When is $\mathfrak{m}:\mathfrak{m}$ an almost Gorenstein ring?

TL;DR

This paper characterizes when a one-dimensional Cohen-Macaulay local ring is almost Gorenstein based on the properties of its maximal ideal as a canonical module, introducing new concepts like almost canonical ideals and gAGL rings.

Contribution

It introduces the notions of almost canonical ideals and gAGL rings, providing new characterizations of almost Gorenstein rings and generalizing previous results.

Findings

Characterization of almost Gorenstein rings via the maximal ideal as a canonical module.

Introduction of almost canonical ideals and gAGL rings.
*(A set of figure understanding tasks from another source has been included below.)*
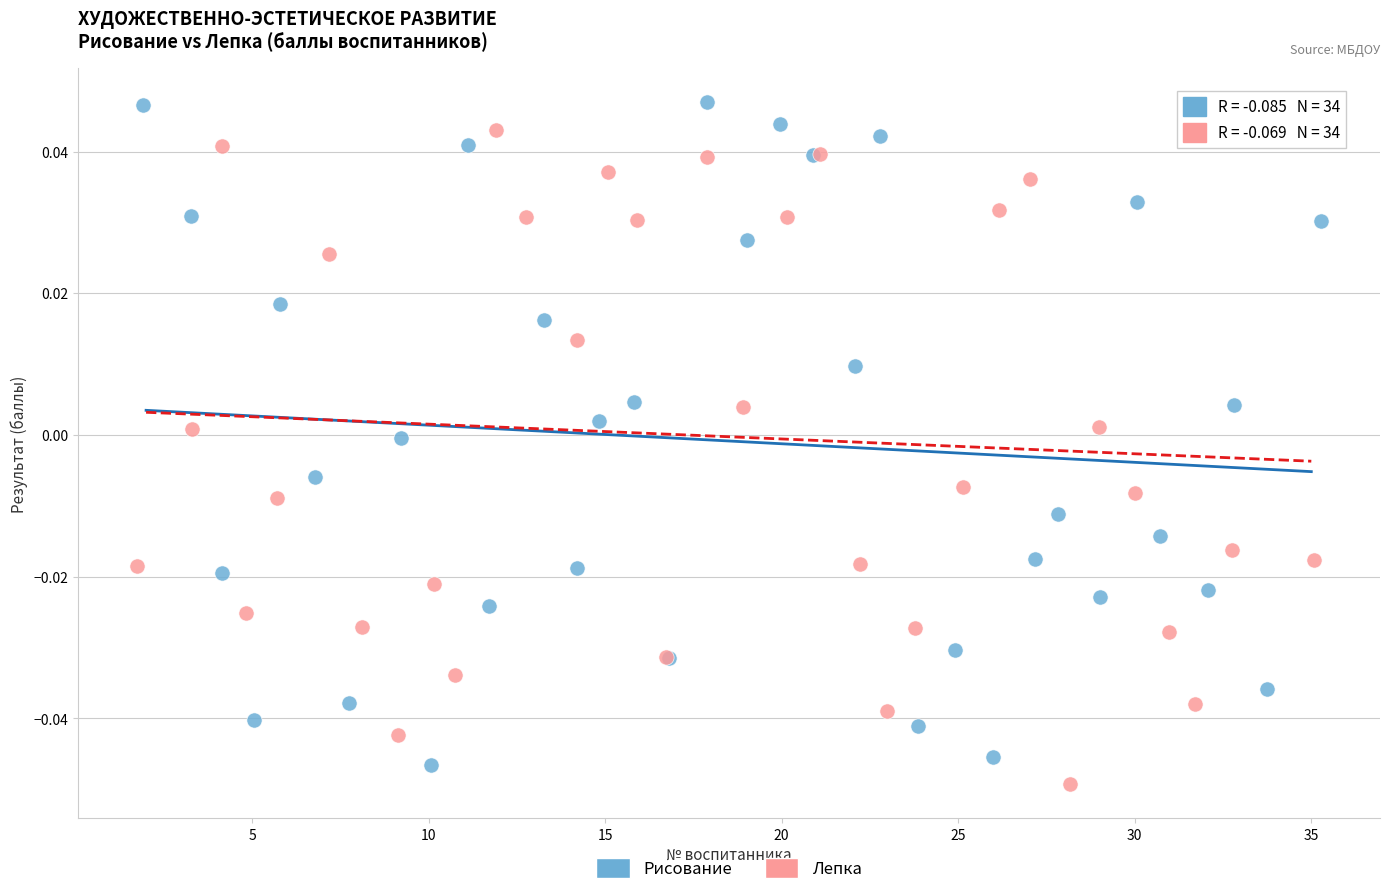

Which series reaches the minimum Y coordinate?

Лепка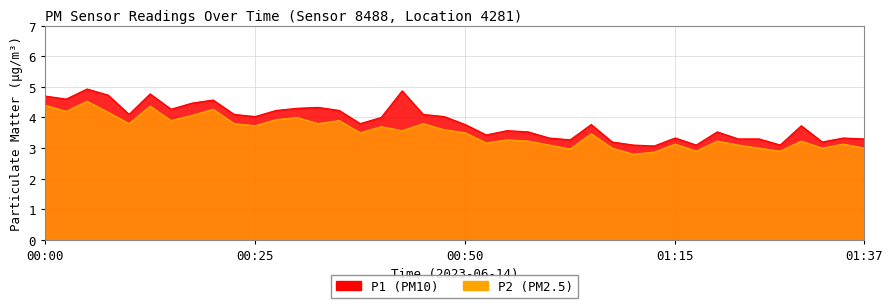

Which series has the widest spread of values?

P1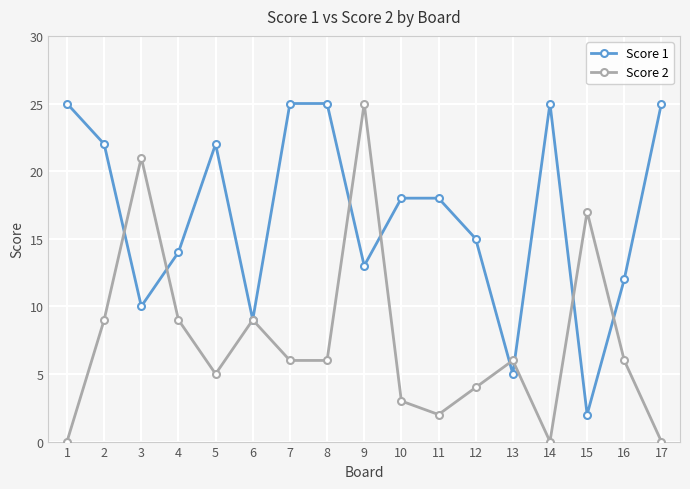

Reading left to right, transcribe all the data shown in this chart.

Score 1: 1=25	2=22	3=10	4=14	5=22	6=9	7=25	8=25	9=13	10=18	11=18	12=15	13=5	14=25	15=2	16=12	17=25
Score 2: 1=0	2=9	3=21	4=9	5=5	6=9	7=6	8=6	9=25	10=3	11=2	12=4	13=6	14=0	15=17	16=6	17=0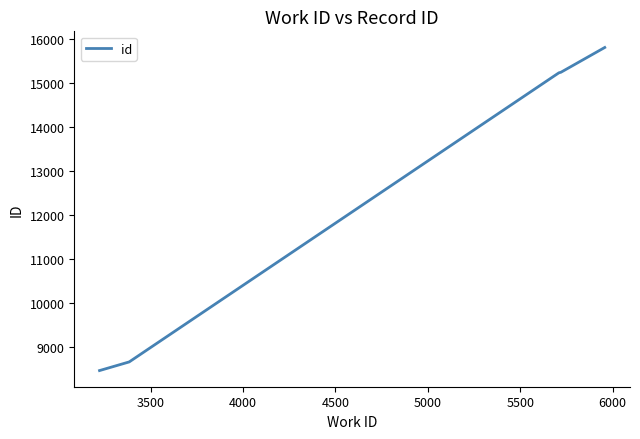

What is the average value?

12464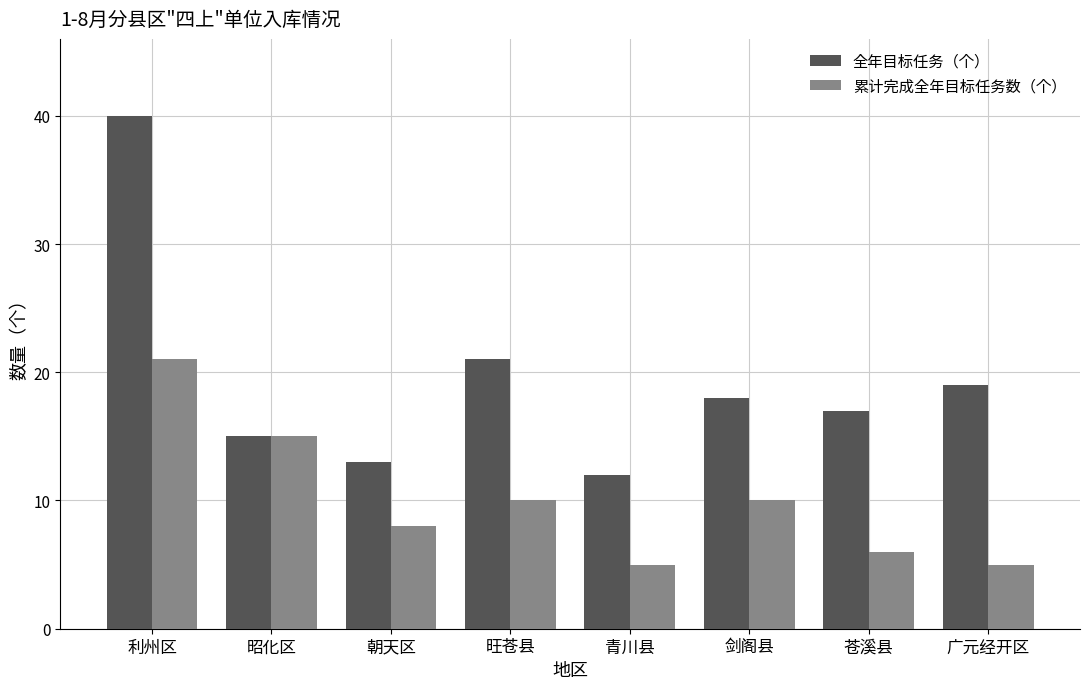

Reading right to left, transcribe all the data shown in this chart.

全年目标任务（个）: 广元经开区=19	苍溪县=17	剑阁县=18	青川县=12	旺苍县=21	朝天区=13	昭化区=15	利州区=40
累计完成全年目标任务数（个）: 广元经开区=5	苍溪县=6	剑阁县=10	青川县=5	旺苍县=10	朝天区=8	昭化区=15	利州区=21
Extension of known results to rings with minimal multiplicity.

Abstract

Given a one-dimensional Cohen-Macaulay local ring $(R,\mathfrak{m},k)$, we prove that it is almost Gorenstein if and only if $\mathfrak{m}$ is a canonical module of the ring $\mathfrak{m}:\mathfrak{m}$. Then, we generalize this result by introducing the notions of almost canonical ideal and gAGL ring and by proving that $R$ is gAGL if and only if $\mathfrak{m}$ is an almost canonical ideal of $\mathfrak{m}:\mathfrak{m}$. We use this fact to characterize when the ring $\mathfrak{m}:\mathfrak{m}$ is almost Gorenstein, provided that $R$ has minimal multiplicity. This is a generalization of a result proved by Chau, Goto, Kumashiro, and Matsuoka in the case in which $\mathfrak{m}:\mathfrak{m}$ is local and its residue field is isomorphic to $k$.